Mais aujourd'hui la machine se grippe, "c'est soit on continue, soit en arrête. Plus personne n'est capable de nous dire pour combien de temps on en aura avec cette crise, alors quand on comprend ça, est-ce qu'on continue à investir ? Est-ce qu'on replante ? Grâce à toutes ces replantations, j'ai un matériel correct et quand un de mes salariés est parti à la retraite, je ne l'ai pas remplacé. Mais quand je vois ceux qui ne l'ont pas fait, la situation est un peu plus catastrophique", déplore le vigneron. Si les derniers plans collectifs lui ont permis de survivre, aujourd'hui il s'interroge.
"Nous quand on plante une vigne, on se projette sur 20 ans, on a l'habitude de voir loin. Mais là, il n'y a rien. Pas de perspectives." D'autant que cette année, les vendanges n'ont pas été terribles non plus, par rapport aux moyennes. "Et le pire c'est qu'on voit ça aussi sur des vignes jeunes."
Pour le viticulteur, la récolte a égalé celle de l'an dernier, lui autorisant un sursis d'une année supplémentaire, lui qui disait : "Si je fais moins que l'an passé, j'arrête. Ces dernières années, j'ai tout réinvesti dans mes terres pour continuer de produire. Je ne veux pas tout perdre."

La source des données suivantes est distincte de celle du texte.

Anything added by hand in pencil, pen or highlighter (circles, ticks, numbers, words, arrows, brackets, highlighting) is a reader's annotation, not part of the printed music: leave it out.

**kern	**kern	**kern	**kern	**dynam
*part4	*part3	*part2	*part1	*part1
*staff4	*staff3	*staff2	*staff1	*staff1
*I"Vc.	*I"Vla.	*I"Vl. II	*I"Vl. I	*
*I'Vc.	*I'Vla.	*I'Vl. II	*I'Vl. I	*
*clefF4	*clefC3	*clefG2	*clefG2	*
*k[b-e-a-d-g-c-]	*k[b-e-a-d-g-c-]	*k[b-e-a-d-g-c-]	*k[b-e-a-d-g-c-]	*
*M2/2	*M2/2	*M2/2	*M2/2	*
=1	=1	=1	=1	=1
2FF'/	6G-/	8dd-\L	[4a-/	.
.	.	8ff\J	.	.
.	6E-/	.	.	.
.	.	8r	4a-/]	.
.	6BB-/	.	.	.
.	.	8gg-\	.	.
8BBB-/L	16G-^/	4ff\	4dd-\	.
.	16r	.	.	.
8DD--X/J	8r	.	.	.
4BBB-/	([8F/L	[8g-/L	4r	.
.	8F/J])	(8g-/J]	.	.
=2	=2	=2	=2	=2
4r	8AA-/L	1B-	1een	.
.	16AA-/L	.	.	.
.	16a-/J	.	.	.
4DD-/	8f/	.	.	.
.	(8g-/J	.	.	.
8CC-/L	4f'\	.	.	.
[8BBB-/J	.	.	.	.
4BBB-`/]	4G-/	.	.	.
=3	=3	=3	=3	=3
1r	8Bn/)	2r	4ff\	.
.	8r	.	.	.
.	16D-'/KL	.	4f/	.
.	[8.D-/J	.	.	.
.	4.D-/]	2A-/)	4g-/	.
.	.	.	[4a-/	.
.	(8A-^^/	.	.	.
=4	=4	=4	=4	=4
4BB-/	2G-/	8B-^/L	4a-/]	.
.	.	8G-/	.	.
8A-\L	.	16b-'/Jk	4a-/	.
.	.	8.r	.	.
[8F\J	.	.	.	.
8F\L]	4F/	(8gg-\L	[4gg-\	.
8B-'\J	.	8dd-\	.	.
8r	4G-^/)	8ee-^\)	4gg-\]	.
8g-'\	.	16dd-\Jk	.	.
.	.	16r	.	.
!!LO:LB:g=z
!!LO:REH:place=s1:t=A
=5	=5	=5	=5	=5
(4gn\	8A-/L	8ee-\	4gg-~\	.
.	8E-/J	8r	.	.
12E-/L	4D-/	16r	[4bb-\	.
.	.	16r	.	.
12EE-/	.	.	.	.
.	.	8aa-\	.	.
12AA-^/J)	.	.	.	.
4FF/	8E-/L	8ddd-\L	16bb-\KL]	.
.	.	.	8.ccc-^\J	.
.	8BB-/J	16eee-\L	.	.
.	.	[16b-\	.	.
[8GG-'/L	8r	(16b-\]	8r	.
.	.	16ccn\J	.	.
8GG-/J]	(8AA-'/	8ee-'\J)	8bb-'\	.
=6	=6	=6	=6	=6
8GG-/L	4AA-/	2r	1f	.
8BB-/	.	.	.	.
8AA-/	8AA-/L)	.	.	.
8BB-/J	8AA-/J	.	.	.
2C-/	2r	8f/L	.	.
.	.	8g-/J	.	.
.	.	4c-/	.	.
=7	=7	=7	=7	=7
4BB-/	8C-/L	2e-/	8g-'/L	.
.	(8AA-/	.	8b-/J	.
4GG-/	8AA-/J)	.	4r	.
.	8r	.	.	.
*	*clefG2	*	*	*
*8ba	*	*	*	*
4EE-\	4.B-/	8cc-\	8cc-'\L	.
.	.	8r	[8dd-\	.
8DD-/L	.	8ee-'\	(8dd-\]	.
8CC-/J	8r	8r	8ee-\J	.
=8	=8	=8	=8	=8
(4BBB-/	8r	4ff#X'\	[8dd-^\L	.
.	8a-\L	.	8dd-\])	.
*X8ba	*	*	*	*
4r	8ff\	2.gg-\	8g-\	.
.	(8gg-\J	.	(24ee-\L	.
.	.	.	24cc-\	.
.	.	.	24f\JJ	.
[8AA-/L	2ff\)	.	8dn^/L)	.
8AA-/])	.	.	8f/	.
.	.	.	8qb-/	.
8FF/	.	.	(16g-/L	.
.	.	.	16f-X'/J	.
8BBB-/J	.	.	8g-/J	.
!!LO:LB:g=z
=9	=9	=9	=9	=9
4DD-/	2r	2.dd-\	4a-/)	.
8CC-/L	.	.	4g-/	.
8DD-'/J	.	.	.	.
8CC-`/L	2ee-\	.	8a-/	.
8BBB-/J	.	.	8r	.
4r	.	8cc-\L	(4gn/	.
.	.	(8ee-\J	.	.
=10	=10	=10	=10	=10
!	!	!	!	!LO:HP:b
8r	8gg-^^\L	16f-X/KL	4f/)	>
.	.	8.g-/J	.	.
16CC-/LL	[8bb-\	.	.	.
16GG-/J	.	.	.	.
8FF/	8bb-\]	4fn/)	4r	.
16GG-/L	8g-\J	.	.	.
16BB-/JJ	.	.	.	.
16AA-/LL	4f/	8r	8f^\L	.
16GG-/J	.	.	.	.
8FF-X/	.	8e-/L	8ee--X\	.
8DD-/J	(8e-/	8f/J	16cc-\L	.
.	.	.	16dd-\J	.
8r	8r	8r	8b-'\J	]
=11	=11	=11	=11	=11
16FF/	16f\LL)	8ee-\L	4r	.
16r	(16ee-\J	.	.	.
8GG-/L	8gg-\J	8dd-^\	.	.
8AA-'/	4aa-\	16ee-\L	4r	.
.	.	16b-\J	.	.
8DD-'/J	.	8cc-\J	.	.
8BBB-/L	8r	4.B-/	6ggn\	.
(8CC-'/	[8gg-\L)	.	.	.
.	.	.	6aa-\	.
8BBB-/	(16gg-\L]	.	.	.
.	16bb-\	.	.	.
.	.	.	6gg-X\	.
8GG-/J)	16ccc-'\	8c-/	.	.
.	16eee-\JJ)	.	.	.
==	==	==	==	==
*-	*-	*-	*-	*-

À 44 ans et avec 2 enfants de 8 et 12 ans, il est trop tôt pour penser à la relève. Il ne les poussera d'ailleurs pas à reprendre, préférant qu'ils se fassent une idée eux-mêmes. "Cela dit, le grand commence à s'y intéresser", reconnaît-il, une lueur dans le regard. Alors Sébastien Ponce continue. Poussé par le collectif, membre du conseil d'administration du Cellier du Pic et investi pour l'avenir de son métier, il poursuivrait volontiers cette passion qui l'anime depuis l'enfance. En attendant, il se prépare à l'automne, se débattant avec les innombrables lapins qui colonisent la plaine et Cryptoblabes, qui laisse de moins en moins de répit au vignoble languedocien.